An Exchange Traded Fund (ETF) is a pretty nifty investment vehicle. Much like a mutual fund, an ETF allows many investors to pool investment funds and buy shares in a professionally managed investment fund. What makes an ETF even more attractive is that shares of an ETF trade exactly like a stock: they can be bought, sold and shorted almost instantaneously.
Moreover taxation on ETFs are more favorable than with traditional mutual funds. Most ETFs specialize in particular groupings of companies and industries that have certain common characteristics. Moreover, expenses for ETFs are low and range between .1% to 2%.
SLV-New opportunity or new turkey? On August 28, 2006, after much controversy and scrutiny by the SEC, the first silver exchange traded fund- Barclays iShares Silver Trust (AMEX:SLV) – was launched on the American Stock exchange.
The fund was touted as a new vehicle for investors to help diversify risk across many silver industry companies and have their shares backed by physical silver in-ventory.
Nice idea. But thanks to some smart investors with some free time and a penchant for detail, some rather disappointing-and in some cases-shocking- facts have since been uncovered.
At first, one of the main concerns during SEC discussions before SLV was allowed to be brought on stream was the potential impact on silver prices. Most silver investors know that silver is in short supply and estimates place about only 5% of the available supply as “excess” and thus capable of becoming the “tail wagging the dog”.
And sure enough, even before the fund was approved, the rumor sent silver prices to their highest levels since the Hunt brothers cornered the market back in 1980. But despite this concern, the fund was given the approval.
After an initial run-up and sell-off (“buy the rumor and sell the news”), the fund’s share prices now seem to have stabilized and closely track silver prices. But other facts still cloud the fund.
James Turk, a knowledgeable silver investor and silver analyst, seems to have done silver investors a favor by taking out his magnifying glass and going over the required fund prospectus. (You can view his article at: http://www.financialsense.com/editorials/turk/2007/0305.html.)
In his article, he points out the fact that contrary to the hype, SLV fund shares are not totally backed by physical inventory. As a matter of fact, the inventory shortfall demonstrates another fear of silver futures investors- that they may not be able to get delivery of silver contracts if they are called for delivery if contracts exceed actual silver supply.

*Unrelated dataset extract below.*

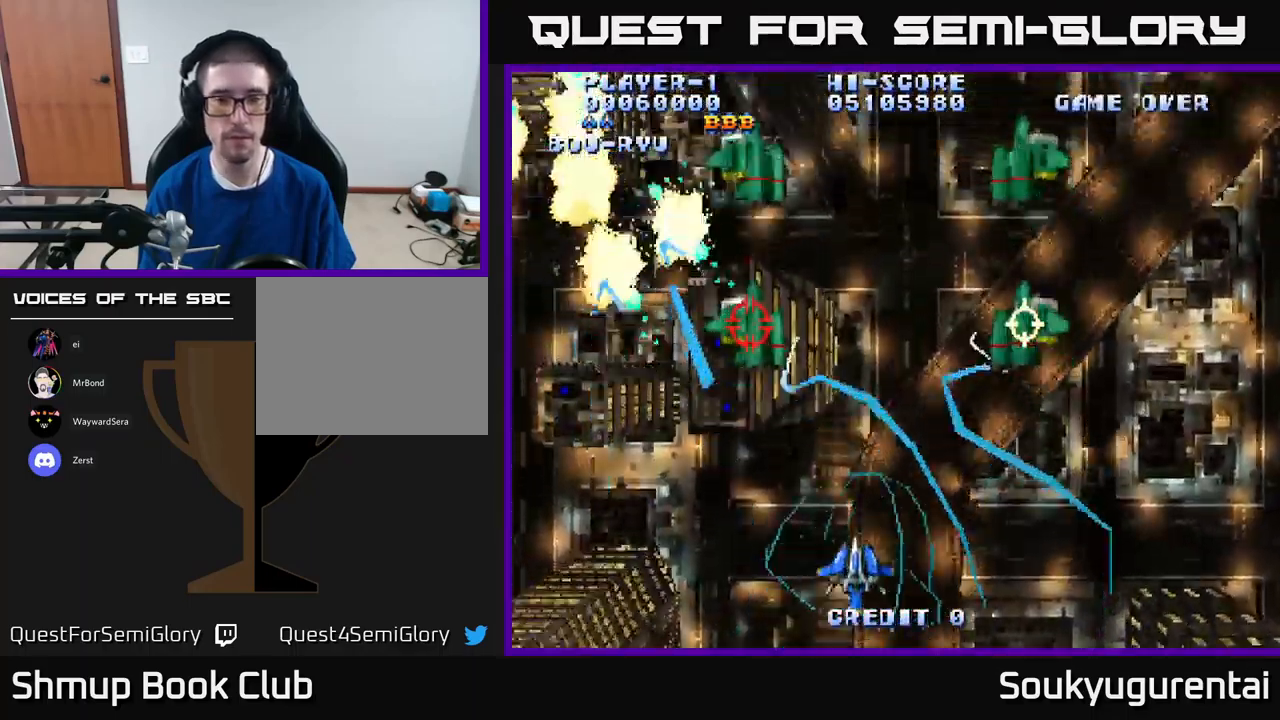
{"dt_ms": 500, "buttons": ["A"], "left_stick": "center", "right_stick": "center", "events": []}
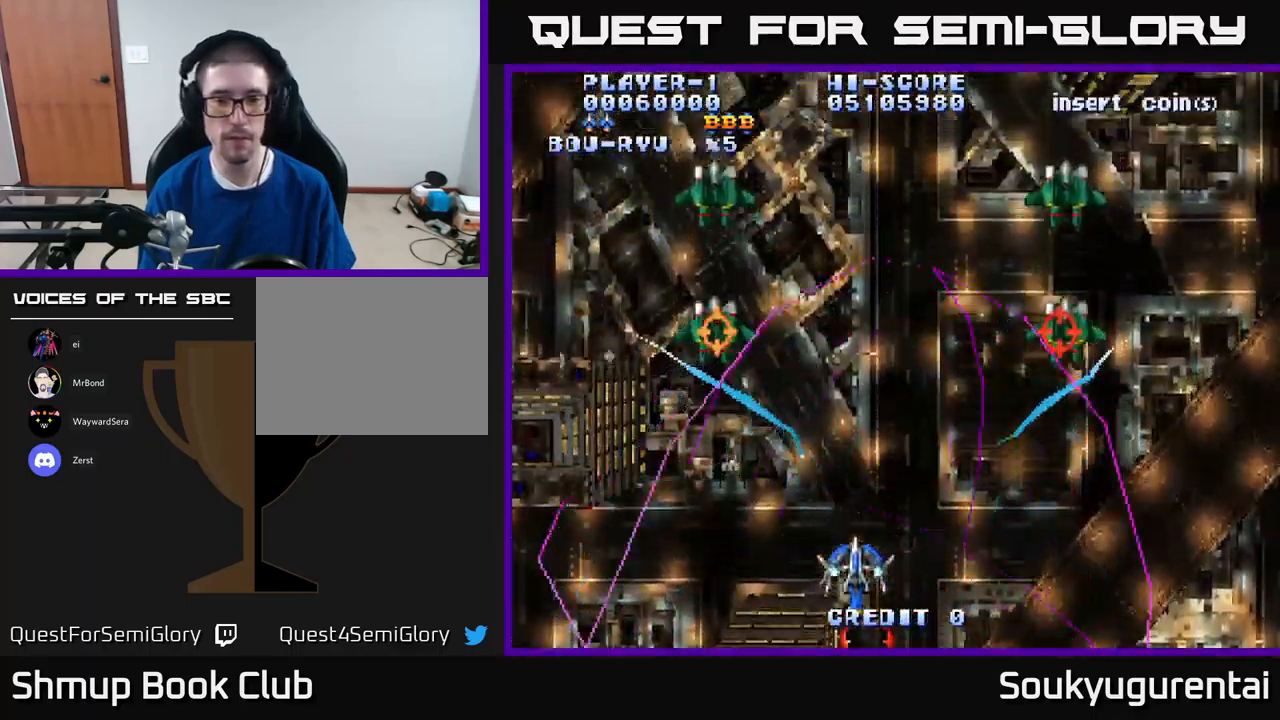
{"dt_ms": 500, "buttons": ["A"], "left_stick": "center", "right_stick": "center", "events": []}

But what has become even more disturbing is the fact that the fund is not under the jurisdiction of the SEC! The fund is not subject to regulation by the SEC as an investment company.
Consequently, the owners of SLV do not have the regulatory protections provided to investors in normal investment companies. To add more suspicion, Turk uncovered the fact that the prospectus allows the fund to use a mechanism called SPEs (special purpose entities) which were used by Enron to defraud its investors. Incredible!
So far, Barclays- the owner of? SLV- has not made a formal rebuttal to these serious accusations.
As far as other Silver ETF opportunities, there are three other Swiss Silver ETFs but they are only available to Swiss citizens. So, for now, SLV is the only active silver ETF.
Considering the fact that there are some serious doubts that SLV? ? is not what it was designed to offer investors- a cost-effective means of making an investment similar to holding silver- investors are probably best advised to fully educate him or herself before investing in the Silver Exchange Traded Fund.